EDIT: I've figured out how I could do this using operations within Dataform. Article here.
Hi everyone,
I have a data asset that needs to be computed every day (hencewhy I'm using dataform - it's a great tool), but I've come across a limitation. The computation requires pivoting data. The dataset looks like this:
Institution | Year | Result |
Glasgow | 2022 | 5 |
Glasgow | 2023 | 1 |
Aberdeen | 2023 | 6 |
Aberdeen | 2022 | 6 |
I need to pivot it such that it looks like this
Institution | 2022 Result | 2023 Result |
Glasgow | 5 | 1 |
Aberdeen | 6 | 6 |
It's easy enough to do in the BigQuery editor using dynamic pivot statements as this blog outlines. Super useful.
The problem is that I can't run EXECUTE IMMEDIATE FORMAT() statements in Dataform.
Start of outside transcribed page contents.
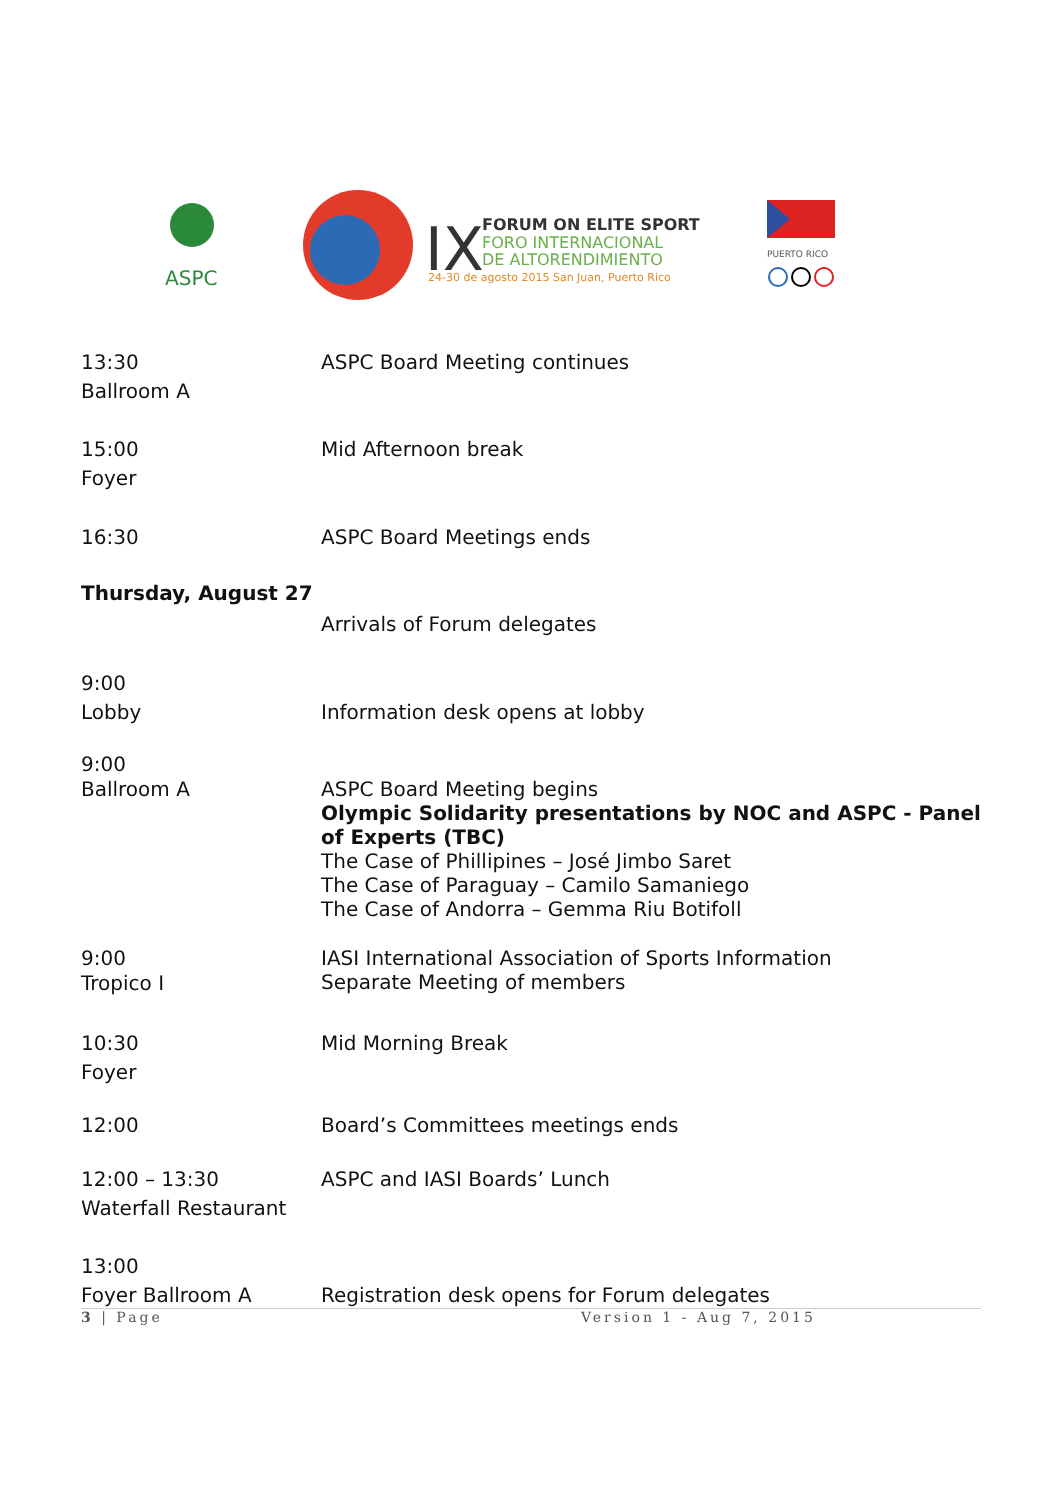ASPC
IX
FORUM ON ELITE SPORT
FORO INTERNACIONAL
DE ALTORENDIMIENTO
24-30 de agosto 2015 San Juan, Puerto Rico
PUERTO RICO
13:30
Ballroom A
ASPC Board Meeting continues
15:00
Foyer
Mid Afternoon break
16:30
ASPC Board Meetings ends
Thursday, August 27
Arrivals of Forum delegates
9:00
Lobby
Information desk opens at lobby
9:00
Ballroom A
ASPC Board Meeting begins
Olympic Solidarity presentations by NOC and ASPC - Panel of Experts (TBC)
The Case of Phillipines – José Jimbo Saret
The Case of Paraguay – Camilo Samaniego
The Case of Andorra – Gemma Riu Botifoll
9:00
Tropico I
IASI International Association of Sports Information
Separate Meeting of members
10:30
Foyer
Mid Morning Break
12:00
Board’s Committees meetings ends
12:00 – 13:30
Waterfall Restaurant
ASPC and IASI Boards’ Lunch
13:00
Foyer Ballroom A
Registration desk opens for Forum delegates
3 | Page Version 1 - Aug 7, 2015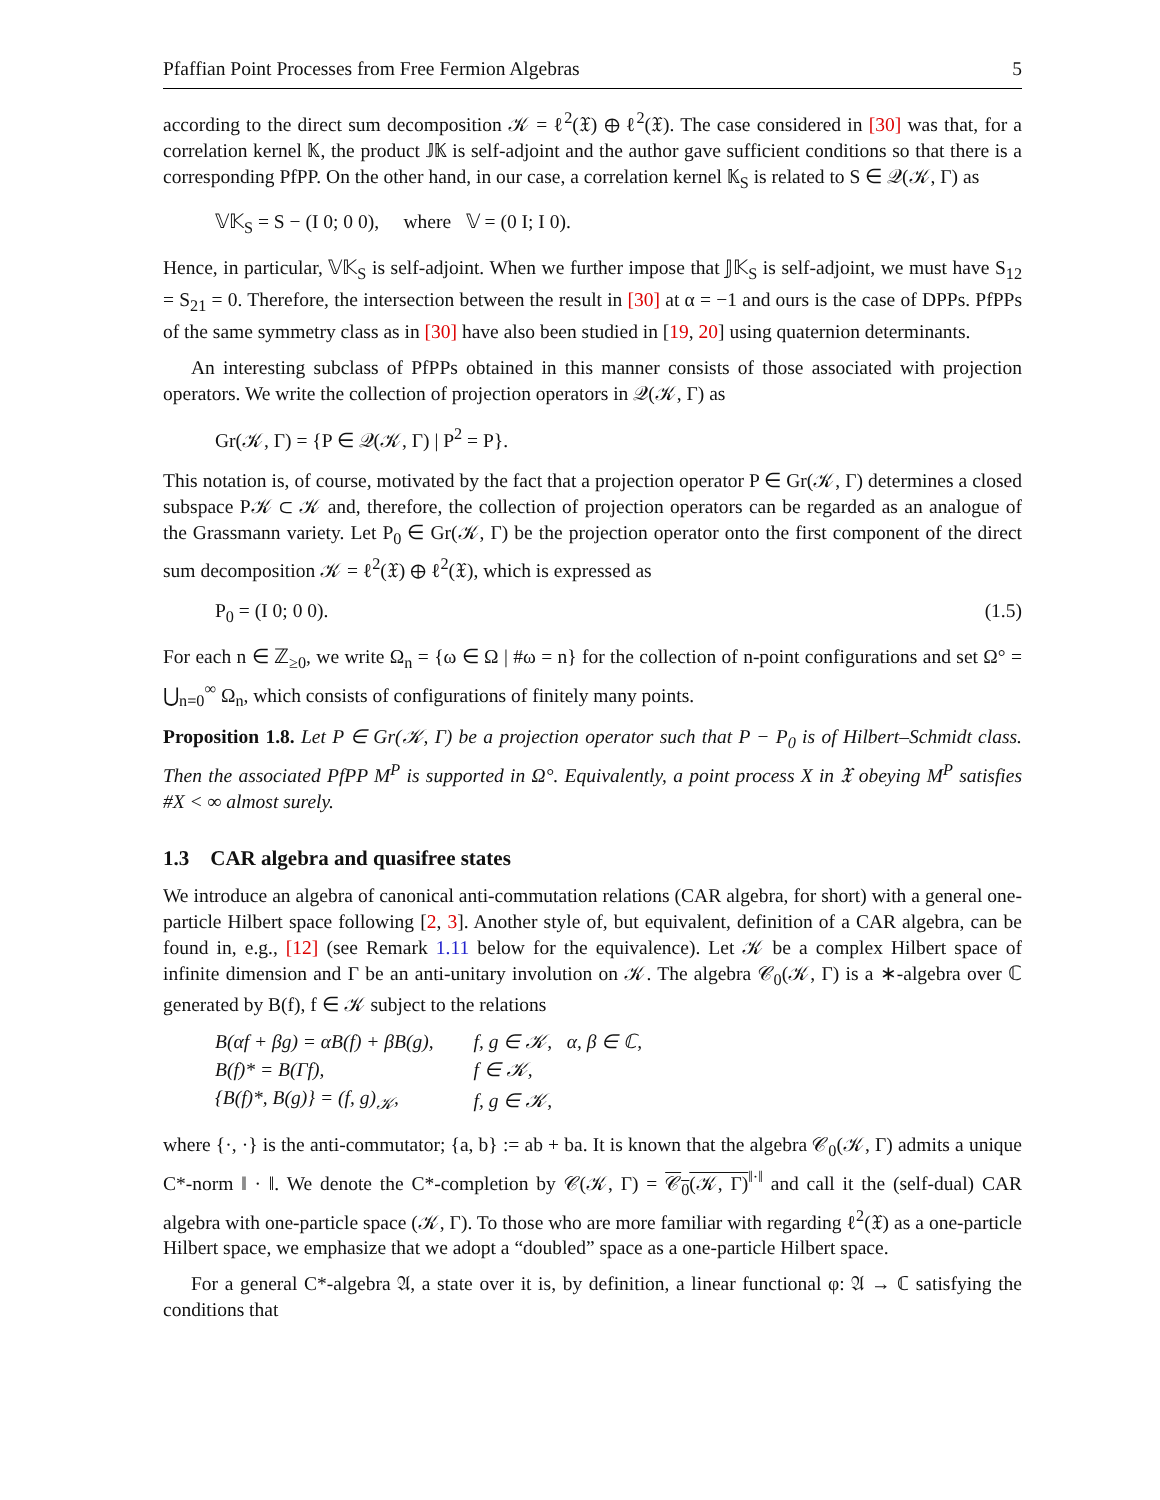Pfaffian Point Processes from Free Fermion Algebras 5
according to the direct sum decomposition 𝒦 = ℓ<sup>2</sup>(𝔛) ⊕ ℓ<sup>2</sup>(𝔛). The case considered in [30] was that, for a correlation kernel 𝕂, the product 𝕁𝕂 is self-adjoint and the author gave sufficient conditions so that there is a corresponding PfPP. On the other hand, in our case, a correlation kernel 𝕂<sub>S</sub> is related to S ∈ 𝒬(𝒦, Γ) as
𝕍𝕂<sub>S</sub> = S − (I 0; 0 0), where 𝕍 = (0 I; I 0).
Hence, in particular, 𝕍𝕂<sub>S</sub> is self-adjoint. When we further impose that 𝕁𝕂<sub>S</sub> is self-adjoint, we must have S<sub>12</sub> = S<sub>21</sub> = 0. Therefore, the intersection between the result in [30] at α = −1 and ours is the case of DPPs. PfPPs of the same symmetry class as in [30] have also been studied in [19, 20] using quaternion determinants.
An interesting subclass of PfPPs obtained in this manner consists of those associated with projection operators. We write the collection of projection operators in 𝒬(𝒦, Γ) as
Gr(𝒦, Γ) = {P ∈ 𝒬(𝒦, Γ) | P<sup>2</sup> = P}.
This notation is, of course, motivated by the fact that a projection operator P ∈ Gr(𝒦, Γ) determines a closed subspace P𝒦 ⊂ 𝒦 and, therefore, the collection of projection operators can be regarded as an analogue of the Grassmann variety. Let P<sub>0</sub> ∈ Gr(𝒦, Γ) be the projection operator onto the first component of the direct sum decomposition 𝒦 = ℓ<sup>2</sup>(𝔛) ⊕ ℓ<sup>2</sup>(𝔛), which is expressed as
P<sub>0</sub> = (I 0; 0 0). (1.5)
For each n ∈ ℤ<sub>≥0</sub>, we write Ω<sub>n</sub> = {ω ∈ Ω | #ω = n} for the collection of n-point configurations and set Ω° = ⋃<sub>n=0</sub><sup>∞</sup> Ω<sub>n</sub>, which consists of configurations of finitely many points.
Proposition 1.8. Let P ∈ Gr(𝒦, Γ) be a projection operator such that P − P<sub>0</sub> is of Hilbert–Schmidt class. Then the associated PfPP M<sup>P</sup> is supported in Ω°. Equivalently, a point process X in 𝔛 obeying M<sup>P</sup> satisfies #X < ∞ almost surely.
1.3 CAR algebra and quasifree states
We introduce an algebra of canonical anti-commutation relations (CAR algebra, for short) with a general one-particle Hilbert space following [2, 3]. Another style of, but equivalent, definition of a CAR algebra, can be found in, e.g., [12] (see Remark 1.11 below for the equivalence). Let 𝒦 be a complex Hilbert space of infinite dimension and Γ be an anti-unitary involution on 𝒦. The algebra 𝒞<sub>0</sub>(𝒦, Γ) is a ∗-algebra over ℂ generated by B(f), f ∈ 𝒦 subject to the relations
| B(αf + βg) = αB(f) + βB(g), | f, g ∈ 𝒦, α, β ∈ ℂ, |
| B(f)* = B(Γf), | f ∈ 𝒦, |
| {B(f)*, B(g)} = (f, g)<sub>𝒦</sub>, | f, g ∈ 𝒦, |
where {·, ·} is the anti-commutator; {a, b} := ab + ba. It is known that the algebra 𝒞<sub>0</sub>(𝒦, Γ) admits a unique C*-norm ‖ · ‖. We denote the C*-completion by 𝒞(𝒦, Γ) = 𝒞<sub>0</sub>(𝒦, Γ)<sup>‖·‖</sup> and call it the (self-dual) CAR algebra with one-particle space (𝒦, Γ). To those who are more familiar with regarding ℓ<sup>2</sup>(𝔛) as a one-particle Hilbert space, we emphasize that we adopt a “doubled” space as a one-particle Hilbert space.
For a general C*-algebra 𝔄, a state over it is, by definition, a linear functional φ: 𝔄 → ℂ satisfying the conditions that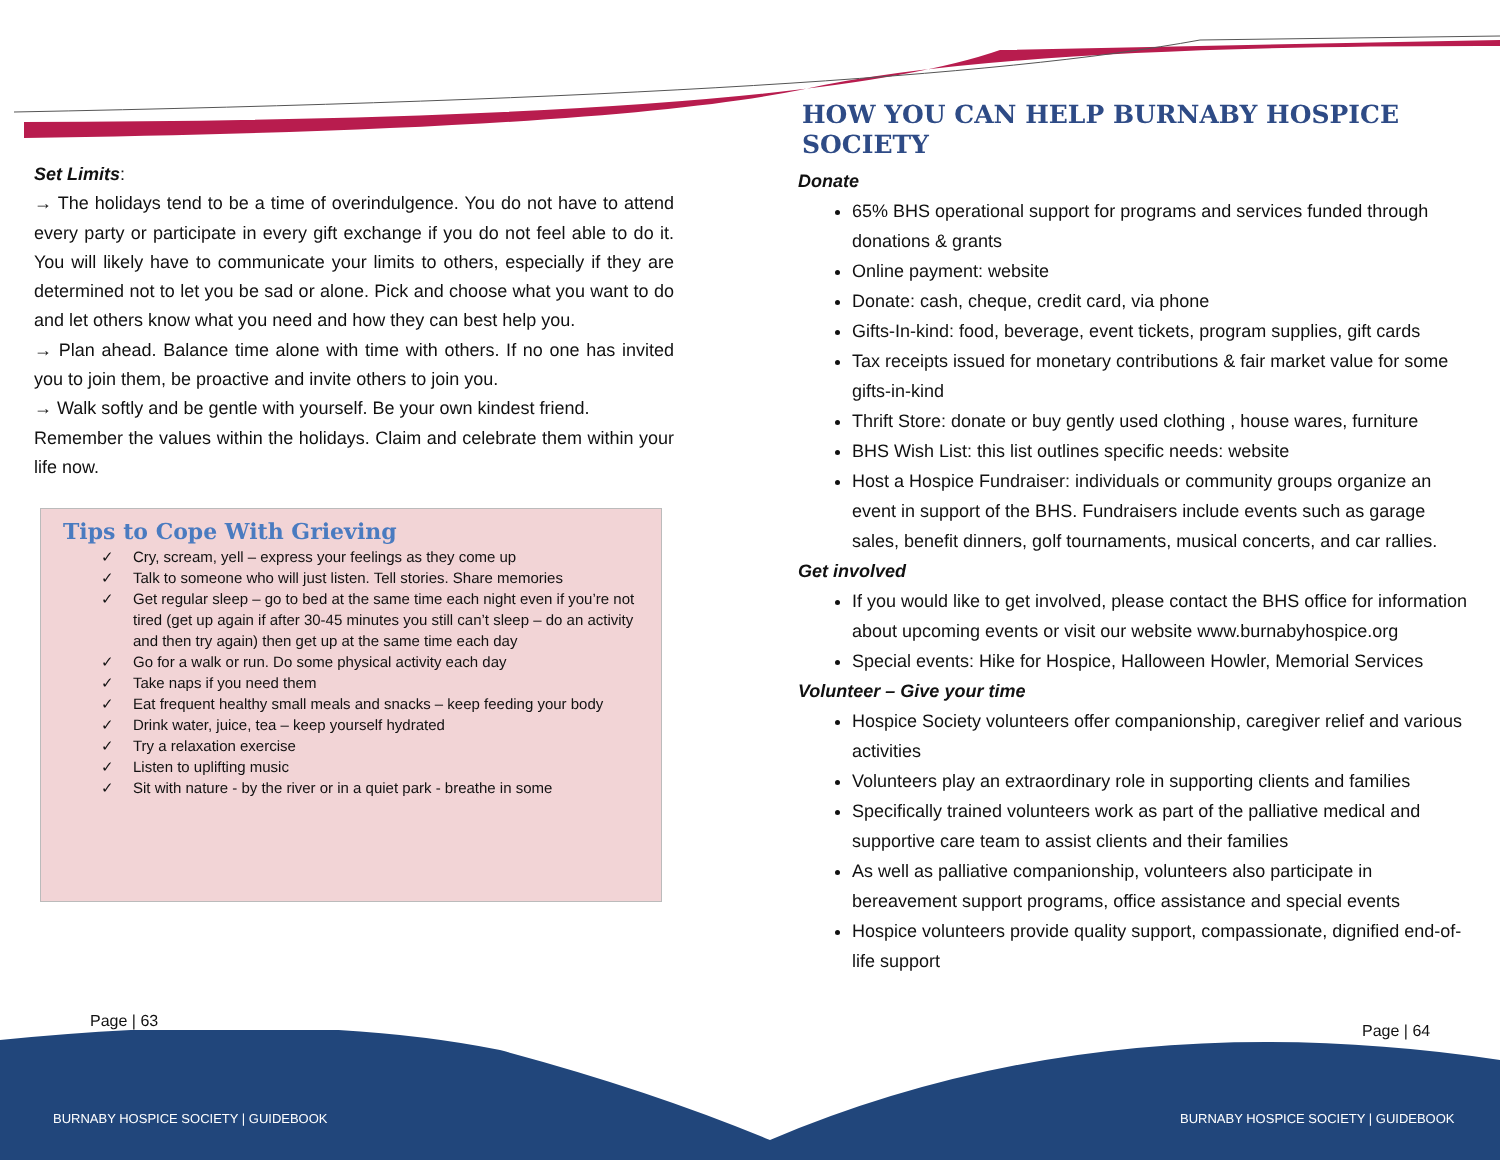Set Limits:
→ The holidays tend to be a time of overindulgence. You do not have to attend every party or participate in every gift exchange if you do not feel able to do it. You will likely have to communicate your limits to others, especially if they are determined not to let you be sad or alone. Pick and choose what you want to do and let others know what you need and how they can best help you.
→ Plan ahead. Balance time alone with time with others. If no one has invited you to join them, be proactive and invite others to join you.
→ Walk softly and be gentle with yourself. Be your own kindest friend.
Remember the values within the holidays. Claim and celebrate them within your life now.
Tips to Cope With Grieving
✓ Cry, scream, yell – express your feelings as they come up
✓ Talk to someone who will just listen. Tell stories. Share memories
✓ Get regular sleep – go to bed at the same time each night even if you’re not tired (get up again if after 30-45 minutes you still can’t sleep – do an activity and then try again) then get up at the same time each day
✓ Go for a walk or run. Do some physical activity each day
✓ Take naps if you need them
✓ Eat frequent healthy small meals and snacks – keep feeding your body
✓ Drink water, juice, tea – keep yourself hydrated
✓ Try a relaxation exercise
✓ Listen to uplifting music
✓ Sit with nature - by the river or in a quiet park - breathe in some
HOW YOU CAN HELP BURNABY HOSPICE SOCIETY
Donate
65% BHS operational support for programs and services funded through donations & grants
Online payment: website
Donate: cash, cheque, credit card, via phone
Gifts-In-kind: food, beverage, event tickets, program supplies, gift cards
Tax receipts issued for monetary contributions & fair market value for some gifts-in-kind
Thrift Store: donate or buy gently used clothing , house wares, furniture
BHS Wish List: this list outlines specific needs: website
Host a Hospice Fundraiser: individuals or community groups organize an event in support of the BHS. Fundraisers include events such as garage sales, benefit dinners, golf tournaments, musical concerts, and car rallies.
Get involved
If you would like to get involved, please contact the BHS office for information about upcoming events or visit our website www.burnabyhospice.org
Special events: Hike for Hospice, Halloween Howler, Memorial Services
Volunteer – Give your time
Hospice Society volunteers offer companionship, caregiver relief and various activities
Volunteers play an extraordinary role in supporting clients and families
Specifically trained volunteers work as part of the palliative medical and supportive care team to assist clients and their families
As well as palliative companionship, volunteers also participate in bereavement support programs, office assistance and special events
Hospice volunteers provide quality support, compassionate, dignified end-of-life support
Page | 63
Page | 64
BURNABY HOSPICE SOCIETY | GUIDEBOOK
BURNABY HOSPICE SOCIETY | GUIDEBOOK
I tried to dynamically reference my tables wrapped within a pivot() function I wrote:
let pivot = (
schemaRef,
tableName,
aggregatedColumn,
pivotColumn
) => {
let refString = `
ref({
schema: ${schemaRef},
name: "${tableName}"
})`
return `EXECUTE IMMEDIATE FORMAT("""
SELECT * FROM ${refString}
PIVOT (SUM(${aggregatedColumn}) as ${aggregatedColumn} FOR ${pivotColumn} IN %s);
""", (SELECT CONCAT("(", STRING_AGG(DISTINCT CONCAT("'", ${pivotColumn}, "'"), ','), ")") FROM ${refString}))
`
};
module.exports = {
pivot
};
And with the SQLX looking like this:
config {
type: "table",
description: "Each record represents a response within typeform.",
schema: dataform.projectConfig.vars.typeform_intermediate_schema,
tags: ["typeform_mart"]
}
${
pivot.pivot(schemaRef = schema,
tableName = "response_counts",
aggregatedColumn = "response_count",
pivotColumn = "form_year")
}
But the issue is that the ref() string can only be used within an SQLX context. Big issue, because I need this to run after the tables prior "response_counts" have materialised as a part of the data pipeline.
Any help would be appreciated!